Manto Mavrogenous, a heroine of the Greek War of Independence (1821-1829), was one of the few women who excelled in the war. She was baptised as Magdalene and she was born into a wealthy Greek family, in Trieste, in 1796. Her father, Nicholas Mafrogennis, was a merchant from the Cyclades, and her mother was a Mykonian noble woman named Zacharatos Antonios Hatzis Bati. She was multilingual and kept the records of her husband's commercial activities. Her father also was a member of the Filiki Eteria, a secret society of the 19th Century, of which she became an active member in 1820.
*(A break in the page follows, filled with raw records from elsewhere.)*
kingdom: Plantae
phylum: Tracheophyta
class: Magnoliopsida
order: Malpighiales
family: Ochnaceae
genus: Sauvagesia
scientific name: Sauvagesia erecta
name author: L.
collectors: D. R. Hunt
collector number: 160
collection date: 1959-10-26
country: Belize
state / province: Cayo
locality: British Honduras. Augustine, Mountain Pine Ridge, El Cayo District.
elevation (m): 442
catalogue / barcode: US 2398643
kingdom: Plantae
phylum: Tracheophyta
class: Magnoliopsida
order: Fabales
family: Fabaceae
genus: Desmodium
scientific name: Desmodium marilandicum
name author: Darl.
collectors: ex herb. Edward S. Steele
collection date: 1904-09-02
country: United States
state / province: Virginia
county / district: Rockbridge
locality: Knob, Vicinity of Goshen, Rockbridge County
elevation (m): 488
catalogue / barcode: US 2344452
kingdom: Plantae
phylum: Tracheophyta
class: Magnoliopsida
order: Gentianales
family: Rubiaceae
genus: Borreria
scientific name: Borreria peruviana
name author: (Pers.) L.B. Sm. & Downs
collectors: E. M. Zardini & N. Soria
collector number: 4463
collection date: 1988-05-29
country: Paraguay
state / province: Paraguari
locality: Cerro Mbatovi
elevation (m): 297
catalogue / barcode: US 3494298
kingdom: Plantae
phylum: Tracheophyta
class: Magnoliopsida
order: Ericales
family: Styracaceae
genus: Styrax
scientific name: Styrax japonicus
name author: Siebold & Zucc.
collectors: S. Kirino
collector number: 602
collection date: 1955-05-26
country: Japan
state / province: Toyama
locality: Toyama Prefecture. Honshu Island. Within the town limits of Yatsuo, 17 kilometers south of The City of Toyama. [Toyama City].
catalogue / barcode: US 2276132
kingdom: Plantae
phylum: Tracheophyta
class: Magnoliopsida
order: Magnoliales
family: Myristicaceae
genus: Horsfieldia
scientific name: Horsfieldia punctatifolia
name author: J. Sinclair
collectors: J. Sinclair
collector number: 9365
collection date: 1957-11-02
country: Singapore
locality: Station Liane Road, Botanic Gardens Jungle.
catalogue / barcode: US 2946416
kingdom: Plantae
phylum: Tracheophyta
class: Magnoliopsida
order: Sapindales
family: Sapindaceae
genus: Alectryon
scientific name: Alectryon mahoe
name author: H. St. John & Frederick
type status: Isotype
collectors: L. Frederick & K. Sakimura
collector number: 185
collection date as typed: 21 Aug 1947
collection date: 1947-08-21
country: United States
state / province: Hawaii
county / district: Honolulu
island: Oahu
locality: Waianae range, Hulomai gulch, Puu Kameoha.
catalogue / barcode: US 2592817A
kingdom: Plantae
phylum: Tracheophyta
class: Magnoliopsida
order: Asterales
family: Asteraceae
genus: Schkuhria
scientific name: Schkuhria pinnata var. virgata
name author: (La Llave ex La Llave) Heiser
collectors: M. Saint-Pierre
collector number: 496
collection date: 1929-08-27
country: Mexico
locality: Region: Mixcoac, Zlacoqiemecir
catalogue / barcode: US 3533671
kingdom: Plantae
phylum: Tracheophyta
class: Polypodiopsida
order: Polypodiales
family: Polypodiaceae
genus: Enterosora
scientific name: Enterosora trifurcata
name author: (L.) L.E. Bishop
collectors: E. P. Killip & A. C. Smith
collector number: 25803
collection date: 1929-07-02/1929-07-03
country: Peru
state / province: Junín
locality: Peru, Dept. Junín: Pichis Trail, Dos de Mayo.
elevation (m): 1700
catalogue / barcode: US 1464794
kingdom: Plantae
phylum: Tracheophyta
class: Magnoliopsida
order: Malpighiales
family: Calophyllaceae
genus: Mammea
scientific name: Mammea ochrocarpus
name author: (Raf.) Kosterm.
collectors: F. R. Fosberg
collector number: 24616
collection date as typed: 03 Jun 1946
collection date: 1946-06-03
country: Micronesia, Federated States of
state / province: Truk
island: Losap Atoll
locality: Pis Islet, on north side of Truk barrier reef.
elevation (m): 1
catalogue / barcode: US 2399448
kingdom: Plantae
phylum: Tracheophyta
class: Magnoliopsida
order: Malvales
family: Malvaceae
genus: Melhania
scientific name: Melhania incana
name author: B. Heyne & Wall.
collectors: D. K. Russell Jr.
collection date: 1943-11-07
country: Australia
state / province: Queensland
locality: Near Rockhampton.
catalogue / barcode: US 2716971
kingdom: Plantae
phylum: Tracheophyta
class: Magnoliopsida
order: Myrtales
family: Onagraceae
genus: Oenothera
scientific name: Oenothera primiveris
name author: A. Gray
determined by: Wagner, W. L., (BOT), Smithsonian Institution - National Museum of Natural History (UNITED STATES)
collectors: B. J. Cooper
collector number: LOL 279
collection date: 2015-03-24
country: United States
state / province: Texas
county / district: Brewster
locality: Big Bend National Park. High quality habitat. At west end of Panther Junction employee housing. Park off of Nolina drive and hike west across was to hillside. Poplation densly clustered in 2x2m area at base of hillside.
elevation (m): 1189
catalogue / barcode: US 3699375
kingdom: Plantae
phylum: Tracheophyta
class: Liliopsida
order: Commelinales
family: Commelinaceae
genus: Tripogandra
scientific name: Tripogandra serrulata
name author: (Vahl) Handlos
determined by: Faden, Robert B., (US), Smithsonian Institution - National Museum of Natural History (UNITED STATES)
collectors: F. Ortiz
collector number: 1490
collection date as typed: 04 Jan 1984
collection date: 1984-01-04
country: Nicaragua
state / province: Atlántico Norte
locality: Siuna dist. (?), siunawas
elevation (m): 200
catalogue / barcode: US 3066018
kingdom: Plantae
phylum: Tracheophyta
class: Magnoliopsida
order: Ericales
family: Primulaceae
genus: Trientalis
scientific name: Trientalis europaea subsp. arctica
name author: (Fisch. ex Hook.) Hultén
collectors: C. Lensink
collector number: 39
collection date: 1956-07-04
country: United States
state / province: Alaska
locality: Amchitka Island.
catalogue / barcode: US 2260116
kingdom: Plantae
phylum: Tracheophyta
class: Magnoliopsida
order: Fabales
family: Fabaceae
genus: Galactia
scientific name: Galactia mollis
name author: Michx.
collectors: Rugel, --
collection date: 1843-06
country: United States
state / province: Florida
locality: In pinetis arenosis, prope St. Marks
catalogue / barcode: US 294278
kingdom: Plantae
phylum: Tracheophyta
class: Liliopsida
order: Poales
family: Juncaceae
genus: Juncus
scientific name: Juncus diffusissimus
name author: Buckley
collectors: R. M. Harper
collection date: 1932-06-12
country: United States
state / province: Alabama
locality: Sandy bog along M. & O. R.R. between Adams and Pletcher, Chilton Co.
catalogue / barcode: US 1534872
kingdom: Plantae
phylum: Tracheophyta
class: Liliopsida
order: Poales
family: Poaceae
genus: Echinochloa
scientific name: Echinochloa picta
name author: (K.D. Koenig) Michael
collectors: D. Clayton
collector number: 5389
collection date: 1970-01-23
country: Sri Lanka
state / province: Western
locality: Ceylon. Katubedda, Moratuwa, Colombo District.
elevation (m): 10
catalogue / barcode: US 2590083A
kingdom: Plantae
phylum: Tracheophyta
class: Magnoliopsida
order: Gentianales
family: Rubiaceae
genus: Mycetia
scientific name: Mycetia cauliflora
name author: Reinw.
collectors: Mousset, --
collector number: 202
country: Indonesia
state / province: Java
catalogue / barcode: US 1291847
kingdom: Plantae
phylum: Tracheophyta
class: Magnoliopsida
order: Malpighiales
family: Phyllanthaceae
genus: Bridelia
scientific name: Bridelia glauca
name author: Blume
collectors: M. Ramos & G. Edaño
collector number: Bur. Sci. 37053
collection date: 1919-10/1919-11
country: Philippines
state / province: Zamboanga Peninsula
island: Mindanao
With the outbreak of the Greek Revolution she left Tinos, where she had been living after her father's death in 1818, and moved to Mykonos where she led the rebellion of the island against the Turks. With ships, two of which she had equipped with her own expenses, she pursued the pirates who were ravaging the Cyclades. Later on, she fought several battles in Pelion, in Fthiotida and Livadia. Due to her financial support, her actions in general, as well as her letters to the philhellenic countries of France and England, she became legendary in Europe. Her portrait was printed and published in 1827 all over Europe.
For her involvement in the war effort, she was commended by Ioannis Kapodistrias, the first Governor of the newly Greek state. She was given the honorary rank of General – her being the only woman to achieve such a status- and was offered a residence in the first capital of Greece, Nafplio. In 1825, when she lived in Nafplio, with her resources having been drained due to the war she was forced to sell her family’s property, to the Cycladic Isalnds.
The breach of faith of Dimitris Ypsiladis’ promise to marry her, the poverty she had suffered and her violent removal from Nafplio in 1826, under the command of Ioannis Kolettis, were severe blows to the heroine. Therefore, she returned to Mykonos after the revolution and after a few years died in Paros, very poor and forgotten.